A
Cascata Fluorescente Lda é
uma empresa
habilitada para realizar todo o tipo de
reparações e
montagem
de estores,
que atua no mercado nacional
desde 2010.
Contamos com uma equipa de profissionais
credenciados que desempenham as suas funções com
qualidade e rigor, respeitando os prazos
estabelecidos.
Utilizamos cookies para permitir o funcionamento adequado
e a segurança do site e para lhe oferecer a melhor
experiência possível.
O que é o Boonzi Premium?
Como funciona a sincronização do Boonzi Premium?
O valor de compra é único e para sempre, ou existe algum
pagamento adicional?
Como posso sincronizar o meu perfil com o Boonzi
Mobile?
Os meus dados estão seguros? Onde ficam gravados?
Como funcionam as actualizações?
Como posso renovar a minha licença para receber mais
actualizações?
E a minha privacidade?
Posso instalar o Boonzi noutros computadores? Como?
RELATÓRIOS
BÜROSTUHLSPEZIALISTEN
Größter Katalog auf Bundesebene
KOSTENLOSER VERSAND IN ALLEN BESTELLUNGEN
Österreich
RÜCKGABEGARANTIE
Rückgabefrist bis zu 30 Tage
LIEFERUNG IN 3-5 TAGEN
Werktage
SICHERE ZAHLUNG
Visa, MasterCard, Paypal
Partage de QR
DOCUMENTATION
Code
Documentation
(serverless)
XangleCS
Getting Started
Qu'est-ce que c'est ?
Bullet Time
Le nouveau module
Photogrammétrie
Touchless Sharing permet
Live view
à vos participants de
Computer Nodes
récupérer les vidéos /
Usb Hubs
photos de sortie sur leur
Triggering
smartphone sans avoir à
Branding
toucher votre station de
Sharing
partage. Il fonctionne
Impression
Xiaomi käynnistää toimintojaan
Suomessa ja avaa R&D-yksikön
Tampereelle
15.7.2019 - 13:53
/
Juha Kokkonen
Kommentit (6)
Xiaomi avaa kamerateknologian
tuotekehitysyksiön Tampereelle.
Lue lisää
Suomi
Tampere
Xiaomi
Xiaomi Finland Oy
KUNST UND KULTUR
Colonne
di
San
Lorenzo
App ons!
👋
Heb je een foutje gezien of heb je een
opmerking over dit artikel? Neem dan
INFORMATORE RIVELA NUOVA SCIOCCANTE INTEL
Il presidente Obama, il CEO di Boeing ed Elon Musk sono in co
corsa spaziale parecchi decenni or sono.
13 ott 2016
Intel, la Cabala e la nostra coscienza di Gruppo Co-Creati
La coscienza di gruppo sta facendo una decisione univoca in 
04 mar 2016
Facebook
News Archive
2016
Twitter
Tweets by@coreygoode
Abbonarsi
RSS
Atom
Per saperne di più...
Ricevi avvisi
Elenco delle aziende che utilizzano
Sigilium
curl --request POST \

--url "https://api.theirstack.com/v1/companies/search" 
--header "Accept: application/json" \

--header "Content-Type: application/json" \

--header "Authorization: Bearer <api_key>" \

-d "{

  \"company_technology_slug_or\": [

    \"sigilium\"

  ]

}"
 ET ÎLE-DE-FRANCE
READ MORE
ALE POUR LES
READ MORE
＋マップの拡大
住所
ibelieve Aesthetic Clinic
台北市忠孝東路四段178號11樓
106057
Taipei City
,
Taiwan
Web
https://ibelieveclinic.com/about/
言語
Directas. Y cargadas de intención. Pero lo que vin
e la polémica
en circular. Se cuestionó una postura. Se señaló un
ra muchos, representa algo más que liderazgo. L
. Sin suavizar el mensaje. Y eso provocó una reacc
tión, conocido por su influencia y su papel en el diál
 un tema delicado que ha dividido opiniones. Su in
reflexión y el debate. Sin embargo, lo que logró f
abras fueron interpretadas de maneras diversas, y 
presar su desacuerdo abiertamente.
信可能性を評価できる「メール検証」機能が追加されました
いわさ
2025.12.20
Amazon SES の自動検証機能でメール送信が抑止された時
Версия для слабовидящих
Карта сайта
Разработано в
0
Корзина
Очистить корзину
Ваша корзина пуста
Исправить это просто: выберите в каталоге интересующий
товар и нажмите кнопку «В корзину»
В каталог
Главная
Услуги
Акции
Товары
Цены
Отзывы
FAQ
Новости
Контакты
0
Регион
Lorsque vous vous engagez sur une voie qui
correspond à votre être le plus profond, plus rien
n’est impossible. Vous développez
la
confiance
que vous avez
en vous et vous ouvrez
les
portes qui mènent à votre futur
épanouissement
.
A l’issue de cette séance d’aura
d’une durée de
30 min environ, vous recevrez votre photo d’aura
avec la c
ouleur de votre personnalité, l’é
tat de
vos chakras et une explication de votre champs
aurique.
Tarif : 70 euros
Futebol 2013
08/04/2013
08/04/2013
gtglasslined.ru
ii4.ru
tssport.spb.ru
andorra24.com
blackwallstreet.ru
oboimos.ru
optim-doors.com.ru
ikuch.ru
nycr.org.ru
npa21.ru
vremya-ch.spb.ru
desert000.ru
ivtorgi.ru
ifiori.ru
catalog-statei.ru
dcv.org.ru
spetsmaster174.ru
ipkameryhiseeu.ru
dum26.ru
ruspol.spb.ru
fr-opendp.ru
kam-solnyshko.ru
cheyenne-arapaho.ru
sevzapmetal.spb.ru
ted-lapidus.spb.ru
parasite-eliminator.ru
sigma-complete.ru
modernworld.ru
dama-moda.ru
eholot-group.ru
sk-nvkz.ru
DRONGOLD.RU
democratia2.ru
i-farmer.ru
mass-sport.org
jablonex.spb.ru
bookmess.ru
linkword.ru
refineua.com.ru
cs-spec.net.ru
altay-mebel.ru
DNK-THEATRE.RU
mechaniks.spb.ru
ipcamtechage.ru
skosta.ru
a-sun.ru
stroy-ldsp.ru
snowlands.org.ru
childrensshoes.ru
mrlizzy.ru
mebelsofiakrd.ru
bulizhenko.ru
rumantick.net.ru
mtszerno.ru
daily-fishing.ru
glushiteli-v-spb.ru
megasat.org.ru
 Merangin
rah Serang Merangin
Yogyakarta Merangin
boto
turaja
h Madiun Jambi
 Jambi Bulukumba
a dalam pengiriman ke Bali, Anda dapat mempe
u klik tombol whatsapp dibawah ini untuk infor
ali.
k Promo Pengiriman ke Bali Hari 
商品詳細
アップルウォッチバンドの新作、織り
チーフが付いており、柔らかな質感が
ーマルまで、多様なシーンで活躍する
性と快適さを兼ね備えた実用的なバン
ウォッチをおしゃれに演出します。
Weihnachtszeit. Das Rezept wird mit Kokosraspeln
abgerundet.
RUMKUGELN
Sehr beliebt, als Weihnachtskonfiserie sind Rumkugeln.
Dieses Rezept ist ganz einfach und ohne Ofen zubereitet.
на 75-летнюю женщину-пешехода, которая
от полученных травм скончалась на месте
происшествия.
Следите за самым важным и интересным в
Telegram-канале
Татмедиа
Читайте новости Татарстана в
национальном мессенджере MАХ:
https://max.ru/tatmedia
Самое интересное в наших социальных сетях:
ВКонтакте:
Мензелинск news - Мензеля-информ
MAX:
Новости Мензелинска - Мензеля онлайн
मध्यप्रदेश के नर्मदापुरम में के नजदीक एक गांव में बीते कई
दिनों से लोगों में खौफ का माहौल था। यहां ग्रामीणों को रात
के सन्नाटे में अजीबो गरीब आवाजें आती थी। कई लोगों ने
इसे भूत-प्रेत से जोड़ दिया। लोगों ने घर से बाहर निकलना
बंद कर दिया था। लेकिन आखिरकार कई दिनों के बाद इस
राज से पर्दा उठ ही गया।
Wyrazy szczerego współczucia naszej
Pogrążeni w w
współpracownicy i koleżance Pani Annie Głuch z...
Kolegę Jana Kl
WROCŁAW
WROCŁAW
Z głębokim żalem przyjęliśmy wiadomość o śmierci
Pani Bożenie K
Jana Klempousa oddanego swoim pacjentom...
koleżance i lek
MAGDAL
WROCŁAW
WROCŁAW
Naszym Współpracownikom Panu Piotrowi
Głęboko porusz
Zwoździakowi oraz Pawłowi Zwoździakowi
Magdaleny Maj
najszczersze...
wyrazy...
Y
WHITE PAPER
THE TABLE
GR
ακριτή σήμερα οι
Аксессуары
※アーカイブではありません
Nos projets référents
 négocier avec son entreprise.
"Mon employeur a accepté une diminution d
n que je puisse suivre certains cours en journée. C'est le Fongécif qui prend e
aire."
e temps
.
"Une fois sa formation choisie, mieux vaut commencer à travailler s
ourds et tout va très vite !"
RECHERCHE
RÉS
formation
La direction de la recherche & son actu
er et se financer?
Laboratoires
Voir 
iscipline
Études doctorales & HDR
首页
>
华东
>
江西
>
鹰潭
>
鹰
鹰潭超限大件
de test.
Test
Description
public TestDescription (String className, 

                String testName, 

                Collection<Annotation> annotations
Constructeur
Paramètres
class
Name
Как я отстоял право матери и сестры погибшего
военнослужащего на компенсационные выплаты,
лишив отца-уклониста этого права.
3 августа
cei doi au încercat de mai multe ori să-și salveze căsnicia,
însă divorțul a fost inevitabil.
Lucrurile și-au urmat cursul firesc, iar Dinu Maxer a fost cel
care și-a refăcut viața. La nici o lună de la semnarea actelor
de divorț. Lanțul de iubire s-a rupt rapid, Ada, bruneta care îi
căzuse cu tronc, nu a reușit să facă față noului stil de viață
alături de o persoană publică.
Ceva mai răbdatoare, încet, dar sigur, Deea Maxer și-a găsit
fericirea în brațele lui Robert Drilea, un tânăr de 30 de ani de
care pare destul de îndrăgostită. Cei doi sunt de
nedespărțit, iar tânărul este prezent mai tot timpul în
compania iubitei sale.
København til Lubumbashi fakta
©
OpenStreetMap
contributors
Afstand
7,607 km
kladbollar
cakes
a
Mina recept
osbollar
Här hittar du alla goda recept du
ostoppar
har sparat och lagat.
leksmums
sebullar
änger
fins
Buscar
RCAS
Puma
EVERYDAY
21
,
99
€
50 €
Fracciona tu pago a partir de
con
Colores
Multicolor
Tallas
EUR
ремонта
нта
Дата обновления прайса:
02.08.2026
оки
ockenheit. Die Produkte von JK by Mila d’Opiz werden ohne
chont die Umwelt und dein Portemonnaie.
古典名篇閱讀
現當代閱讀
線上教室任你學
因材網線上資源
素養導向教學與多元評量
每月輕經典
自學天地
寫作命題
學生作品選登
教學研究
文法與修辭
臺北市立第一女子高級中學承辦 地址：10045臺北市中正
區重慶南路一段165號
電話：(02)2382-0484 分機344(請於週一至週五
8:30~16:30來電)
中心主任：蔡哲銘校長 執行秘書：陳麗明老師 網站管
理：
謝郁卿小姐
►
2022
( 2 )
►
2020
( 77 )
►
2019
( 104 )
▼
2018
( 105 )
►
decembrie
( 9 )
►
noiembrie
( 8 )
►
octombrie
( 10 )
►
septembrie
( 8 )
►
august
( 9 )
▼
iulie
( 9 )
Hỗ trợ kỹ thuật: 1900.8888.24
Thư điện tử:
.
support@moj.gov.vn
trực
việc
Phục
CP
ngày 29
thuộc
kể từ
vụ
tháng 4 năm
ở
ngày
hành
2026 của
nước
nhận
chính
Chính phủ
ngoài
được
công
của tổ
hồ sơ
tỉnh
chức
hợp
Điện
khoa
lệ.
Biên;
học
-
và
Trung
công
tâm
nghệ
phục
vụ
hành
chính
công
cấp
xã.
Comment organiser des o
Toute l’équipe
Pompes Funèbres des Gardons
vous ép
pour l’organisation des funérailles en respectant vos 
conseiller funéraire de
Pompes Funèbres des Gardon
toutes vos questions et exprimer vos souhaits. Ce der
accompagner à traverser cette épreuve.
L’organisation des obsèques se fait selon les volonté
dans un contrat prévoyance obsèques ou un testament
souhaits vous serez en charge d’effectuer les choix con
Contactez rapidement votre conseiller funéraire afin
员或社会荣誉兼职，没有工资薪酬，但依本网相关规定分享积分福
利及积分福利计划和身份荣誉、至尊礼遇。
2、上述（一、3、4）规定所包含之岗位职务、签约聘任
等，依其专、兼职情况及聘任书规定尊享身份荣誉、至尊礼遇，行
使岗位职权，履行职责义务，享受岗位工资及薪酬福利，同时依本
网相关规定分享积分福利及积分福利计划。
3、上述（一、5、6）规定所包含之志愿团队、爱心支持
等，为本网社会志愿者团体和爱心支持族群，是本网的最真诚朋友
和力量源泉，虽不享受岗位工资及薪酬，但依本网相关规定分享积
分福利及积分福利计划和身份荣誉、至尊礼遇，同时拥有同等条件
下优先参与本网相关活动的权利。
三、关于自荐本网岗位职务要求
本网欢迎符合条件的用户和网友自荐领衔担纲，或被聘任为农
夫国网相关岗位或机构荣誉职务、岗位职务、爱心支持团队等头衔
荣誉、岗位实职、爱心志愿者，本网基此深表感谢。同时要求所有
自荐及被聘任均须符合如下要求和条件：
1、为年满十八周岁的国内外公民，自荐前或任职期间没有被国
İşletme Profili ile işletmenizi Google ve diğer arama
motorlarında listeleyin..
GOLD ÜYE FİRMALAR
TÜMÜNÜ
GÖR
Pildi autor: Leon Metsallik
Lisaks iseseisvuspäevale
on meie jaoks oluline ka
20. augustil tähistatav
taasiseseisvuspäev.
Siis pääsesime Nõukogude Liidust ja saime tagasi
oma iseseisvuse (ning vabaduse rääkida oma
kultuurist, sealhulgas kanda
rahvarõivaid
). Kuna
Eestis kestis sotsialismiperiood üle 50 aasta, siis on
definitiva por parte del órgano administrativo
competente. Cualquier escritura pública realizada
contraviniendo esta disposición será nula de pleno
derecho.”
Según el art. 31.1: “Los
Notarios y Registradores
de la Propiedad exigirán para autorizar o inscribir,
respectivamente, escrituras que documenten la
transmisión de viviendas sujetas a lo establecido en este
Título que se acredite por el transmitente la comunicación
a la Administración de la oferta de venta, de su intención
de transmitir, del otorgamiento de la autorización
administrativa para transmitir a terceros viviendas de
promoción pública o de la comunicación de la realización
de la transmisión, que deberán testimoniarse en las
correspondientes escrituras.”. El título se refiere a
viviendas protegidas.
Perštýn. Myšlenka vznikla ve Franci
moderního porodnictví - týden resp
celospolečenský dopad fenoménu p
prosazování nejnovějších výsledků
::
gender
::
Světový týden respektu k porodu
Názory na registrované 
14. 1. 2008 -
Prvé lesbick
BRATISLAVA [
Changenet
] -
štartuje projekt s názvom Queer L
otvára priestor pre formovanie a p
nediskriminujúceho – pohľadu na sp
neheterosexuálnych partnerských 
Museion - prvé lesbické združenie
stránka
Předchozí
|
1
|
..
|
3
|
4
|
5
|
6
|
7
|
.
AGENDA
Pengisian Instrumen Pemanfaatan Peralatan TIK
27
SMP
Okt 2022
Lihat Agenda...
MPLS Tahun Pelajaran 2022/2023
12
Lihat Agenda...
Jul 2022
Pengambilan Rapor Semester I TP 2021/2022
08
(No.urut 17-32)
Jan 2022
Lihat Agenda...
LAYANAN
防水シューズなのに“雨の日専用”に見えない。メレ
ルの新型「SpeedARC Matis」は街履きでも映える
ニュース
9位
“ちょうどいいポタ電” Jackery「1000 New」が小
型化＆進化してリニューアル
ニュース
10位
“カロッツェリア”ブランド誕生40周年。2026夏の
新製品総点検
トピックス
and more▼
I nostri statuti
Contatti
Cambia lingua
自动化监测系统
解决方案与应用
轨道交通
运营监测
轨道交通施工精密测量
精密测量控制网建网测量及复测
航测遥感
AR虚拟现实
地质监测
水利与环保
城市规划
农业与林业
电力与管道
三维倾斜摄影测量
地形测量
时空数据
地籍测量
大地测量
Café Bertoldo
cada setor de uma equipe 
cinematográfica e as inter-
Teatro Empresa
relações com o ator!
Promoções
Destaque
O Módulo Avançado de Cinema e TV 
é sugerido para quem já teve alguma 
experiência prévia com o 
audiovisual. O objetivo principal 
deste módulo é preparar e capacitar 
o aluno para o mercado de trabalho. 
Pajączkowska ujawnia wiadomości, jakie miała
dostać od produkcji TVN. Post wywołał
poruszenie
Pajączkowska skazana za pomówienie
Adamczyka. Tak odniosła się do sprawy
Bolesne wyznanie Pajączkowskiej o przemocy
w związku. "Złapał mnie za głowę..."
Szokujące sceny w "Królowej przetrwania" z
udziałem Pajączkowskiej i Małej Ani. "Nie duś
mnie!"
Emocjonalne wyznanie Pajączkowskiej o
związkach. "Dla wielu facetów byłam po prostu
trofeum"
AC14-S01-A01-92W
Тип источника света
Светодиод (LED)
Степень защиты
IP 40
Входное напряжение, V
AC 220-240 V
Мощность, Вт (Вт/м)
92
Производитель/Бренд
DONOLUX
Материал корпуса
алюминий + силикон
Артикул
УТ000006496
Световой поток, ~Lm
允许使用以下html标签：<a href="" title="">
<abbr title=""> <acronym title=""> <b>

## What needs to be done
Locate each line in the data that contains the word "sono", and copy those lines.

## Written answer
Il presidente Obama, il CEO di Boeing ed Elon Musk sono in co
corsa spaziale parecchi decenni or sono.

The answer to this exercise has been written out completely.